提示文:

-=-=-

時と場所:19世紀後半のロシア中部の都市ムツェンスク郡、およびシベリア街道

 

第1幕

第1場:イズマイロフ家居間、第2場:同庭先、第3場:カテリーナの寝室

カテリーナは裕福なイズマイロフ家に嫁いだが、意地悪な舅ボリスと、夫ジノーヴィとの愛のない生活に傷心の日々を送っている。製粉所の堤防が壊れたので夫は外出、「亭主が出て行くのに涙一つ流しよらん。イコンに貞操を誓わんか。」とねちねちと小言をいい、(製粉所の小麦粉を守るため)「殺鼠剤を用意しろ。」と命じる舅にカテリーナは「お前こそ鼠。」と殺意を抱く。そこへ、新しい下男セルゲイが女中を手ごめにしようとして大騒ぎになる。カテリーナはセルゲイを叱責するが、セルゲイは下心を抱きカテリーナを押し倒す。それを見たボリスは「不倫じゃ。息子に言いつけてやる。」と怒る。その夜遅く、カテリーナのもとにセルゲイが忍び込み強姦する。カテリーナはセルゲイの虜になり、2人は固く抱き合う。

-=-=-

(コレクションから取り出した項目)
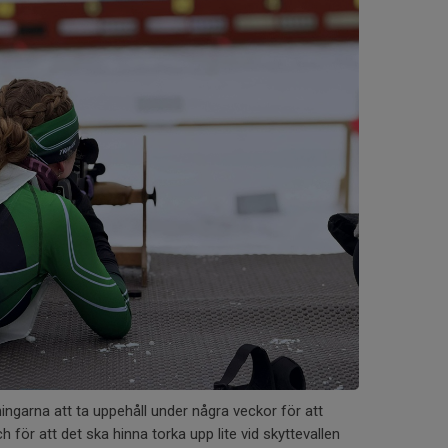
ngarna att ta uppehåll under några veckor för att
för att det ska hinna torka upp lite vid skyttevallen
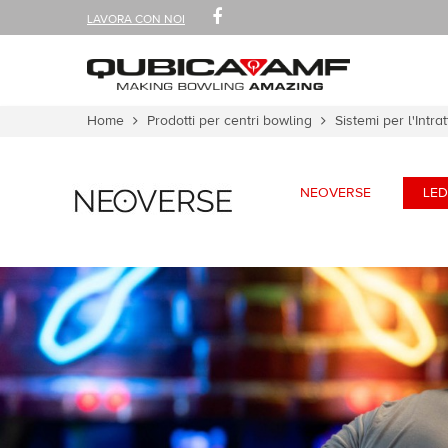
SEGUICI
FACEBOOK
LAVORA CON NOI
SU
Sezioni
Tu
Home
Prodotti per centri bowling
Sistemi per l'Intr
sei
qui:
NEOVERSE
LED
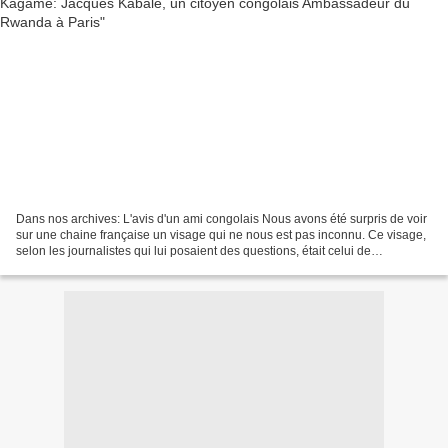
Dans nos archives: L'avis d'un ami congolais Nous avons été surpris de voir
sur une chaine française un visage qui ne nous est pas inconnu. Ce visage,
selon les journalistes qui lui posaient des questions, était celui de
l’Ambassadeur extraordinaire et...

-=-=-

練習問題:
1. あらすじのうち、「カテリーナは裕福なイズマイロ」を含む語句で始まり「になり、2人は固く抱き合う。」で終わる部分を、一字も変えずに書き写しなさい。
2. あらすじを読んで、次の問いに答えなさい。
(a) 物語の時代はいつか。
(b) 夫ジノーヴィが外出したのは、何が壊れたためか。
(c) 舅ボリスがカテリーナに用意するよう命じたものは何か。
3. あらすじの最後の文に続けて、その先の展開を書きなさい。

解答:
1.
カテリーナは裕福なイズマイロフ家に嫁いだが、意地悪な舅ボリスと、夫ジノーヴィとの愛のない生活に傷心の日々を送っている。製粉所の堤防が壊れたので夫は外出、「亭主が出て行くのに涙一つ流しよらん。イコンに貞操を誓わんか。」とねちねちと小言をいい、(製粉所の小麦粉を守るため)「殺鼠剤を用意しろ。」と命じる舅にカテリーナは「お前こそ鼠。」と殺意を抱く。そこへ、新しい下男セルゲイが女中を手ごめにしようとして大騒ぎになる。カテリーナはセルゲイを叱責するが、セルゲイは下心を抱きカテリーナを押し倒す。それを見たボリスは「不倫じゃ。息子に言いつけてやる。」と怒る。その夜遅く、カテリーナのもとにセルゲイが忍び込み強姦する。カテリーナはセルゲイの虜になり、2人は固く抱き合う。

2.
(a) 19世紀後半
(b) 製粉所の堤防
(c) 殺鼠剤

3.
第3場幕開けの孤独を嘆くカテリーナの悲痛なアリアは極めて美しい。後半のレイプ・シーンは、性行為を音楽で描写した有名な場面で、作曲者の非凡な才能がうかがわれる。スターリンが激怒したのもまさにこの点にあった。『カテリーナ・イズマイロヴァ』では、この部分の音楽は短かくシンプルなものに差し替えられている。

 

第2幕

第1場:イズマイロフ家庭先、第2場:カテリーナの寝室

ボリスが夜回りをしながらカテリーナに対する抑えきれない欲望を歌う。そこへ情事を終えたセルゲイが窓から逃げ出す。ボリスはセルゲイを捕まえ、鞭で打ちすえる。驚くカテリーナや下男たちに、ボリスは怒りに打ち震え、息子をすぐ呼びにやらせ、彼の好物であったキノコスープを作れと命じる。切羽詰ったカテリーナはスープに殺鼠剤を入れる。ボリスは苦しみだし、臨終に立ち会った牧師に懺悔するが、カテリーナを恨めしげに指さして死ぬ。カテリーナは嘘泣きをしてキノコによる食中毒とごまかす。再びカテリーナは寝室でセルゲイとの逢瀬を楽しむが、ボリスの亡霊に悩まされる。そこへジノーヴィが帰ってくる。ジノーヴィは不義の現場を押さえ、カテリーナを革のベルトで打ちすえるが、セルゲイにより殺される。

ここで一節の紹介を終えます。